* [GIVEN RECORDS]:
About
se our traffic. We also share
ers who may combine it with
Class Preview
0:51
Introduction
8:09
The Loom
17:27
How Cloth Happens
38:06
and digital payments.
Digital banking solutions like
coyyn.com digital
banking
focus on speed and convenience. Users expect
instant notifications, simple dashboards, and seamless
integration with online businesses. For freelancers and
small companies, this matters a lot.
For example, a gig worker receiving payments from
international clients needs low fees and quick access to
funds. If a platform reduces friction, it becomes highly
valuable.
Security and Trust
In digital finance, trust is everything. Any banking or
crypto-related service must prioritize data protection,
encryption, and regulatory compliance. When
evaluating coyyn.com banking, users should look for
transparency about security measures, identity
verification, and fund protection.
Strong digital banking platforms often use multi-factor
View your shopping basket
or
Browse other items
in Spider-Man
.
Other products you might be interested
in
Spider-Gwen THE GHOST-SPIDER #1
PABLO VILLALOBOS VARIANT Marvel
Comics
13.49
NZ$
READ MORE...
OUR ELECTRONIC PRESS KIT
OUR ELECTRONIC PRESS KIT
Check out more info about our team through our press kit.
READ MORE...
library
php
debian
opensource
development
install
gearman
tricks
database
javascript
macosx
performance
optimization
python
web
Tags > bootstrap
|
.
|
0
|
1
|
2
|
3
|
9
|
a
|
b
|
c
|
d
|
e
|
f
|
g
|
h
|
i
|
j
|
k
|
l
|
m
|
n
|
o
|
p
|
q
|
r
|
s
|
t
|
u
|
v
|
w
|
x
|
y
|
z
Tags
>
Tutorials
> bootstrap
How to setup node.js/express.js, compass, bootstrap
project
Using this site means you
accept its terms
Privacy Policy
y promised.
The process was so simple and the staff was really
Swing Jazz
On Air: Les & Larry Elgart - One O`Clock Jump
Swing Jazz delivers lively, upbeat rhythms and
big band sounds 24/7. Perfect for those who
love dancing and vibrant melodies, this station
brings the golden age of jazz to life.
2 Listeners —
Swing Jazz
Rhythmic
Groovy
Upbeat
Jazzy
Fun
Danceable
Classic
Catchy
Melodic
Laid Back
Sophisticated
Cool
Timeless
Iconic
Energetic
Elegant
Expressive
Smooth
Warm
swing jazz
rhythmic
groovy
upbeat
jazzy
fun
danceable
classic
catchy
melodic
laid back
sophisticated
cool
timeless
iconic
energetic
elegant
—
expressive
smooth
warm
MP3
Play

* [WHAT YOU HAVE TO DO]: Look at the entries above. Then set all of them down again exactly.

* [SOLUTION FOR THIS PROBLEM]:
About
se our traffic. We also share
ers who may combine it with
Class Preview
0:51
Introduction
8:09
The Loom
17:27
How Cloth Happens
38:06
and digital payments.
Digital banking solutions like
coyyn.com digital
banking
focus on speed and convenience. Users expect
instant notifications, simple dashboards, and seamless
integration with online businesses. For freelancers and
small companies, this matters a lot.
For example, a gig worker receiving payments from
international clients needs low fees and quick access to
funds. If a platform reduces friction, it becomes highly
valuable.
Security and Trust
In digital finance, trust is everything. Any banking or
crypto-related service must prioritize data protection,
encryption, and regulatory compliance. When
evaluating coyyn.com banking, users should look for
transparency about security measures, identity
verification, and fund protection.
Strong digital banking platforms often use multi-factor
View your shopping basket
or
Browse other items
in Spider-Man
.
Other products you might be interested
in
Spider-Gwen THE GHOST-SPIDER #1
PABLO VILLALOBOS VARIANT Marvel
Comics
13.49
NZ$
READ MORE...
OUR ELECTRONIC PRESS KIT
OUR ELECTRONIC PRESS KIT
Check out more info about our team through our press kit.
READ MORE...
library
php
debian
opensource
development
install
gearman
tricks
database
javascript
macosx
performance
optimization
python
web
Tags > bootstrap
|
.
|
0
|
1
|
2
|
3
|
9
|
a
|
b
|
c
|
d
|
e
|
f
|
g
|
h
|
i
|
j
|
k
|
l
|
m
|
n
|
o
|
p
|
q
|
r
|
s
|
t
|
u
|
v
|
w
|
x
|
y
|
z
Tags
>
Tutorials
> bootstrap
How to setup node.js/express.js, compass, bootstrap
project
Using this site means you
accept its terms
Privacy Policy
y promised.
The process was so simple and the staff was really
Swing Jazz
On Air: Les & Larry Elgart - One O`Clock Jump
Swing Jazz delivers lively, upbeat rhythms and
big band sounds 24/7. Perfect for those who
love dancing and vibrant melodies, this station
brings the golden age of jazz to life.
2 Listeners —
Swing Jazz
Rhythmic
Groovy
Upbeat
Jazzy
Fun
Danceable
Classic
Catchy
Melodic
Laid Back
Sophisticated
Cool
Timeless
Iconic
Energetic
Elegant
Expressive
Smooth
Warm
swing jazz
rhythmic
groovy
upbeat
jazzy
fun
danceable
classic
catchy
melodic
laid back
sophisticated
cool
timeless
iconic
energetic
elegant
—
expressive
smooth
warm
MP3
Play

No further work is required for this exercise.